● **Records for the task**:
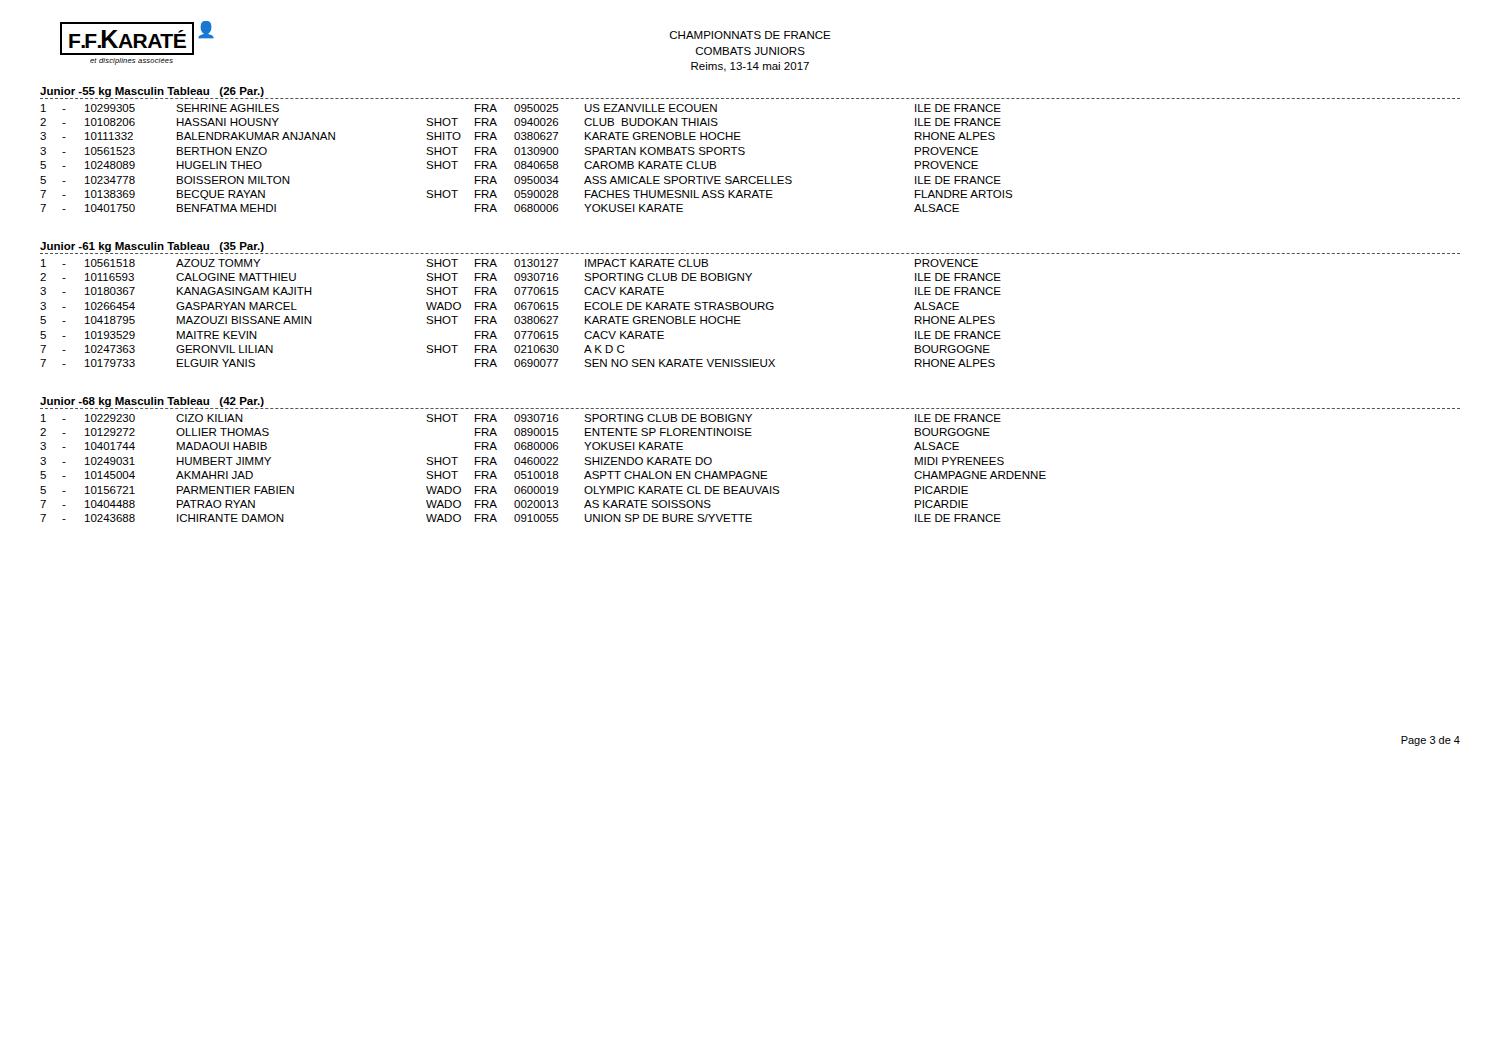F. F. KARATÉ👤
et disciplines associées
CHAMPIONNATS DE FRANCE
COMBATS JUNIORS
Reims, 13-14 mai 2017
Junior -55 kg Masculin Tableau (26 Par.)
| 1 | - | 10299305 | SEHRINE AGHILES | | FRA | 0950025 | US EZANVILLE ECOUEN | ILE DE FRANCE |
| 2 | - | 10108206 | HASSANI HOUSNY | SHOT | FRA | 0940026 | CLUB BUDOKAN THIAIS | ILE DE FRANCE |
| 3 | - | 10111332 | BALENDRAKUMAR ANJANAN | SHITO | FRA | 0380627 | KARATE GRENOBLE HOCHE | RHONE ALPES |
| 3 | - | 10561523 | BERTHON ENZO | SHOT | FRA | 0130900 | SPARTAN KOMBATS SPORTS | PROVENCE |
| 5 | - | 10248089 | HUGELIN THEO | SHOT | FRA | 0840658 | CAROMB KARATE CLUB | PROVENCE |
| 5 | - | 10234778 | BOISSERON MILTON | | FRA | 0950034 | ASS AMICALE SPORTIVE SARCELLES | ILE DE FRANCE |
| 7 | - | 10138369 | BECQUE RAYAN | SHOT | FRA | 0590028 | FACHES THUMESNIL ASS KARATE | FLANDRE ARTOIS |
| 7 | - | 10401750 | BENFATMA MEHDI | | FRA | 0680006 | YOKUSEI KARATE | ALSACE |
Junior -61 kg Masculin Tableau (35 Par.)
| 1 | - | 10561518 | AZOUZ TOMMY | SHOT | FRA | 0130127 | IMPACT KARATE CLUB | PROVENCE |
| 2 | - | 10116593 | CALOGINE MATTHIEU | SHOT | FRA | 0930716 | SPORTING CLUB DE BOBIGNY | ILE DE FRANCE |
| 3 | - | 10180367 | KANAGASINGAM KAJITH | SHOT | FRA | 0770615 | CACV KARATE | ILE DE FRANCE |
| 3 | - | 10266454 | GASPARYAN MARCEL | WADO | FRA | 0670615 | ECOLE DE KARATE STRASBOURG | ALSACE |
| 5 | - | 10418795 | MAZOUZI BISSANE AMIN | SHOT | FRA | 0380627 | KARATE GRENOBLE HOCHE | RHONE ALPES |
| 5 | - | 10193529 | MAITRE KEVIN | | FRA | 0770615 | CACV KARATE | ILE DE FRANCE |
| 7 | - | 10247363 | GERONVIL LILIAN | SHOT | FRA | 0210630 | A K D C | BOURGOGNE |
| 7 | - | 10179733 | ELGUIR YANIS | | FRA | 0690077 | SEN NO SEN KARATE VENISSIEUX | RHONE ALPES |
Junior -68 kg Masculin Tableau (42 Par.)
| 1 | - | 10229230 | CIZO KILIAN | SHOT | FRA | 0930716 | SPORTING CLUB DE BOBIGNY | ILE DE FRANCE |
| 2 | - | 10129272 | OLLIER THOMAS | | FRA | 0890015 | ENTENTE SP FLORENTINOISE | BOURGOGNE |
| 3 | - | 10401744 | MADAOUI HABIB | | FRA | 0680006 | YOKUSEI KARATE | ALSACE |
| 3 | - | 10249031 | HUMBERT JIMMY | SHOT | FRA | 0460022 | SHIZENDO KARATE DO | MIDI PYRENEES |
| 5 | - | 10145004 | AKMAHRI JAD | SHOT | FRA | 0510018 | ASPTT CHALON EN CHAMPAGNE | CHAMPAGNE ARDENNE |
| 5 | - | 10156721 | PARMENTIER FABIEN | WADO | FRA | 0600019 | OLYMPIC KARATE CL DE BEAUVAIS | PICARDIE |
| 7 | - | 10404488 | PATRAO RYAN | WADO | FRA | 0020013 | AS KARATE SOISSONS | PICARDIE |
| 7 | - | 10243688 | ICHIRANTE DAMON | WADO | FRA | 0910055 | UNION SP DE BURE S/YVETTE | ILE DE FRANCE |
Page 3 de 4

● **Problem to work on**:
Transcribe the records above exactly, skipping pictures.

● **Solution**:
F. F. KARATÉ👤
et disciplines associées
CHAMPIONNATS DE FRANCE
COMBATS JUNIORS
Reims, 13-14 mai 2017
Junior -55 kg Masculin Tableau (26 Par.)
| 1 | - | 10299305 | SEHRINE AGHILES | | FRA | 0950025 | US EZANVILLE ECOUEN | ILE DE FRANCE |
| 2 | - | 10108206 | HASSANI HOUSNY | SHOT | FRA | 0940026 | CLUB BUDOKAN THIAIS | ILE DE FRANCE |
| 3 | - | 10111332 | BALENDRAKUMAR ANJANAN | SHITO | FRA | 0380627 | KARATE GRENOBLE HOCHE | RHONE ALPES |
| 3 | - | 10561523 | BERTHON ENZO | SHOT | FRA | 0130900 | SPARTAN KOMBATS SPORTS | PROVENCE |
| 5 | - | 10248089 | HUGELIN THEO | SHOT | FRA | 0840658 | CAROMB KARATE CLUB | PROVENCE |
| 5 | - | 10234778 | BOISSERON MILTON | | FRA | 0950034 | ASS AMICALE SPORTIVE SARCELLES | ILE DE FRANCE |
| 7 | - | 10138369 | BECQUE RAYAN | SHOT | FRA | 0590028 | FACHES THUMESNIL ASS KARATE | FLANDRE ARTOIS |
| 7 | - | 10401750 | BENFATMA MEHDI | | FRA | 0680006 | YOKUSEI KARATE | ALSACE |
Junior -61 kg Masculin Tableau (35 Par.)
| 1 | - | 10561518 | AZOUZ TOMMY | SHOT | FRA | 0130127 | IMPACT KARATE CLUB | PROVENCE |
| 2 | - | 10116593 | CALOGINE MATTHIEU | SHOT | FRA | 0930716 | SPORTING CLUB DE BOBIGNY | ILE DE FRANCE |
| 3 | - | 10180367 | KANAGASINGAM KAJITH | SHOT | FRA | 0770615 | CACV KARATE | ILE DE FRANCE |
| 3 | - | 10266454 | GASPARYAN MARCEL | WADO | FRA | 0670615 | ECOLE DE KARATE STRASBOURG | ALSACE |
| 5 | - | 10418795 | MAZOUZI BISSANE AMIN | SHOT | FRA | 0380627 | KARATE GRENOBLE HOCHE | RHONE ALPES |
| 5 | - | 10193529 | MAITRE KEVIN | | FRA | 0770615 | CACV KARATE | ILE DE FRANCE |
| 7 | - | 10247363 | GERONVIL LILIAN | SHOT | FRA | 0210630 | A K D C | BOURGOGNE |
| 7 | - | 10179733 | ELGUIR YANIS | | FRA | 0690077 | SEN NO SEN KARATE VENISSIEUX | RHONE ALPES |
Junior -68 kg Masculin Tableau (42 Par.)
| 1 | - | 10229230 | CIZO KILIAN | SHOT | FRA | 0930716 | SPORTING CLUB DE BOBIGNY | ILE DE FRANCE |
| 2 | - | 10129272 | OLLIER THOMAS | | FRA | 0890015 | ENTENTE SP FLORENTINOISE | BOURGOGNE |
| 3 | - | 10401744 | MADAOUI HABIB | | FRA | 0680006 | YOKUSEI KARATE | ALSACE |
| 3 | - | 10249031 | HUMBERT JIMMY | SHOT | FRA | 0460022 | SHIZENDO KARATE DO | MIDI PYRENEES |
| 5 | - | 10145004 | AKMAHRI JAD | SHOT | FRA | 0510018 | ASPTT CHALON EN CHAMPAGNE | CHAMPAGNE ARDENNE |
| 5 | - | 10156721 | PARMENTIER FABIEN | WADO | FRA | 0600019 | OLYMPIC KARATE CL DE BEAUVAIS | PICARDIE |
| 7 | - | 10404488 | PATRAO RYAN | WADO | FRA | 0020013 | AS KARATE SOISSONS | PICARDIE |
| 7 | - | 10243688 | ICHIRANTE DAMON | WADO | FRA | 0910055 | UNION SP DE BURE S/YVETTE | ILE DE FRANCE |
Page 3 de 4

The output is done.